TASK A: In the listing, print the lines from the one containing "Rendered at 1500 by 844 pixels." up to and including the one containing "picture [0, 0, 1595, 1063]", copied as they appear.

SOURCE TEXT:
━━━━━━━━━━━━━━━━━━━━━━━━━━━━━━
15 The Lord answered him, “You hypocrites! Doesn’t each of you on the Sabbath untie your ox or donkey from the stall and lead it out to give it water? 16 Then should not this woman, a daughter of Abraham, whom Satan has kept bound for eighteen long years, be set free on the Sabbath day from what bound her?”
17 When he said this, all his opponents were humiliated, but the people were delighted with all the wonderful things he was doing.
Winnie-the Pooh is one of the most loved children’s characters of all time.
Of course, Pooh is the bear who belongs to Christopher Robin. At the end of one Winnie-The-Pooh story we learn that Christopher Robin is soon to “go away” to school.
Here’s how the story goes:
Now there comes a time in everyone’s life when toys and games are replaced by pencils and books. You see Christopher Robin was going away to school. Nobody in the forest knew exactly why or where he was going, all they knew was that it had something to do with twice times and ABCs and where a place called Brazil is.
━━━━━━━━━━━━━━━━━━━━━━━━━━━━━━
EXERCISE MATERIAL:
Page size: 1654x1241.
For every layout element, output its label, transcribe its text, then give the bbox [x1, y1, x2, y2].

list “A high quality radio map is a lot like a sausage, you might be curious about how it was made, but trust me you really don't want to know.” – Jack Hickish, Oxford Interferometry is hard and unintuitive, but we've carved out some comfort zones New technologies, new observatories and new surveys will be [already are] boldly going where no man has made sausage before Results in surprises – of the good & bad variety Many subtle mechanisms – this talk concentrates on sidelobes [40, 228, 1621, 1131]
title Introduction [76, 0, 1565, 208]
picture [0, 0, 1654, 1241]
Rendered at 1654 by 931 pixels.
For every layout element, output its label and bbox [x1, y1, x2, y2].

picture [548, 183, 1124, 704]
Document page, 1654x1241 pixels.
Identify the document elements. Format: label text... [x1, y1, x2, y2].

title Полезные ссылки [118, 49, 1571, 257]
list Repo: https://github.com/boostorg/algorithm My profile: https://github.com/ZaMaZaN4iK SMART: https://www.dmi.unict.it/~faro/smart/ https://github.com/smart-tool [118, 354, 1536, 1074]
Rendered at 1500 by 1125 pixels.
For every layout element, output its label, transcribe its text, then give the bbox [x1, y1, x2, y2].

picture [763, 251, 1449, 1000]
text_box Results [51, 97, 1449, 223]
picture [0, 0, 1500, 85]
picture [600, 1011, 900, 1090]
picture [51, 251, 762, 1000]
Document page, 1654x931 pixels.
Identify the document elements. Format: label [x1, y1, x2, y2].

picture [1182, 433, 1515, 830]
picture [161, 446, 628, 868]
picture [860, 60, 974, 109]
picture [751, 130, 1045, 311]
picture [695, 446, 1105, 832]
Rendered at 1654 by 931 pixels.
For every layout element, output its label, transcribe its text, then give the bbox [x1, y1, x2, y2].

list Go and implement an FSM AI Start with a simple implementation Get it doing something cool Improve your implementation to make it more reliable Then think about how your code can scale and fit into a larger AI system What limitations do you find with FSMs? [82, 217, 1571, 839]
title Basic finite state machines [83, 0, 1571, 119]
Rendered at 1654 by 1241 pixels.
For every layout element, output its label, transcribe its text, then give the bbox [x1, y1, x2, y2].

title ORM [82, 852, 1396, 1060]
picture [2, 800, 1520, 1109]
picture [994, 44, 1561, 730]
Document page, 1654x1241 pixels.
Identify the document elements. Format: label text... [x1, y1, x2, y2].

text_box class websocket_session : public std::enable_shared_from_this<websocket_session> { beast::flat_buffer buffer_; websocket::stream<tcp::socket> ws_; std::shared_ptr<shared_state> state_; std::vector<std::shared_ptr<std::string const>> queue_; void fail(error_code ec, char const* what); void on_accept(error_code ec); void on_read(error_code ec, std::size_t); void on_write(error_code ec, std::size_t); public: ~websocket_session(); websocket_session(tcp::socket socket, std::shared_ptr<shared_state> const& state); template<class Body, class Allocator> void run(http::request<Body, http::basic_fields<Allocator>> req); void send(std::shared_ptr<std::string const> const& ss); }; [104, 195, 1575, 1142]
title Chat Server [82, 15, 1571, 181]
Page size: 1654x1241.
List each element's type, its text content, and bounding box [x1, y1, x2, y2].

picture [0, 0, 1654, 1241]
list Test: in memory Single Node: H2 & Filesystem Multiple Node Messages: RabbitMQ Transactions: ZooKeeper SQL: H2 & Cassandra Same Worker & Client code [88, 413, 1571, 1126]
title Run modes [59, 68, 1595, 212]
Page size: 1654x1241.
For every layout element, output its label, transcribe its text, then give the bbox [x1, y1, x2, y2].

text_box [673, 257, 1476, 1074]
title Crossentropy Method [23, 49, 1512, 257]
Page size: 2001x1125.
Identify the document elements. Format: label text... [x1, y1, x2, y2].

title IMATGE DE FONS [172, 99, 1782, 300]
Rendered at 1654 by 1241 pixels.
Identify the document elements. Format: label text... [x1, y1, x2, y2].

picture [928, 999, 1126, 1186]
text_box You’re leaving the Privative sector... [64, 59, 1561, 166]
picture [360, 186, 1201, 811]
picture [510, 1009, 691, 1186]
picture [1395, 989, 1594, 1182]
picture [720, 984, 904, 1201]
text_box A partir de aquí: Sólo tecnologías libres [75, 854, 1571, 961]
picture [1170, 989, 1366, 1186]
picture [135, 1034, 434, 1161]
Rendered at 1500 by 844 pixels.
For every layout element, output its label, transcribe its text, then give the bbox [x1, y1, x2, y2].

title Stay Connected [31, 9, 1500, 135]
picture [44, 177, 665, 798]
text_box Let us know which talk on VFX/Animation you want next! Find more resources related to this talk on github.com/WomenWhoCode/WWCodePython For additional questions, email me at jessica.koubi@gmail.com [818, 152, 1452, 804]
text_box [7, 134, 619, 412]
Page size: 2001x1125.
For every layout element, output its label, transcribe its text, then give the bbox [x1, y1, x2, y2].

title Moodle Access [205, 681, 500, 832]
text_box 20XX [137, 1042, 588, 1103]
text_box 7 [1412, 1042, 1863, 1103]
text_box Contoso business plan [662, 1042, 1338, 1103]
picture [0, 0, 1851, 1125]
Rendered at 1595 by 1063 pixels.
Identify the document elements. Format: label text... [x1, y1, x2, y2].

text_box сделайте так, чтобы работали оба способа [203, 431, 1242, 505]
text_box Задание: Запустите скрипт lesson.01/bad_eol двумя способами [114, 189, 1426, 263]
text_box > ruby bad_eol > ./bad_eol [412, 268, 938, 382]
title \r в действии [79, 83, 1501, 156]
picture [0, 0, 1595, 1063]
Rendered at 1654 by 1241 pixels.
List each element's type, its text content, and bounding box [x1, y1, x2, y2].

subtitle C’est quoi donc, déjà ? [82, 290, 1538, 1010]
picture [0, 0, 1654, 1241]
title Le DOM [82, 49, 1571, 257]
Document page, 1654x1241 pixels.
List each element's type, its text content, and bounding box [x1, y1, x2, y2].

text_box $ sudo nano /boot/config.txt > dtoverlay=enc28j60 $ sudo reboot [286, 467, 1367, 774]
━━━━━━━━━━━━━━━━━━━━━━━━━━━━━━
TASK B: According to the source text, who does Pooh belong to?

EXPECTED ANSWER A:
Rendered at 1500 by 844 pixels.
For every layout element, output its label, transcribe its text, then give the bbox [x1, y1, x2, y2].

title Stay Connected [31, 9, 1500, 135]
picture [44, 177, 665, 798]
text_box Let us know which talk on VFX/Animation you want next! Find more resources related to this talk on github.com/WomenWhoCode/WWCodePython For additional questions, email me at jessica.koubi@gmail.com [818, 152, 1452, 804]
text_box [7, 134, 619, 412]
Page size: 2001x1125.
For every layout element, output its label, transcribe its text, then give the bbox [x1, y1, x2, y2].

title Moodle Access [205, 681, 500, 832]
text_box 20XX [137, 1042, 588, 1103]
text_box 7 [1412, 1042, 1863, 1103]
text_box Contoso business plan [662, 1042, 1338, 1103]
picture [0, 0, 1851, 1125]
Rendered at 1595 by 1063 pixels.
Identify the document elements. Format: label text... [x1, y1, x2, y2].

text_box сделайте так, чтобы работали оба способа [203, 431, 1242, 505]
text_box Задание: Запустите скрипт lesson.01/bad_eol двумя способами [114, 189, 1426, 263]
text_box > ruby bad_eol > ./bad_eol [412, 268, 938, 382]
title \r в действии [79, 83, 1501, 156]
picture [0, 0, 1595, 1063]

EXPECTED ANSWER B: Christopher Robin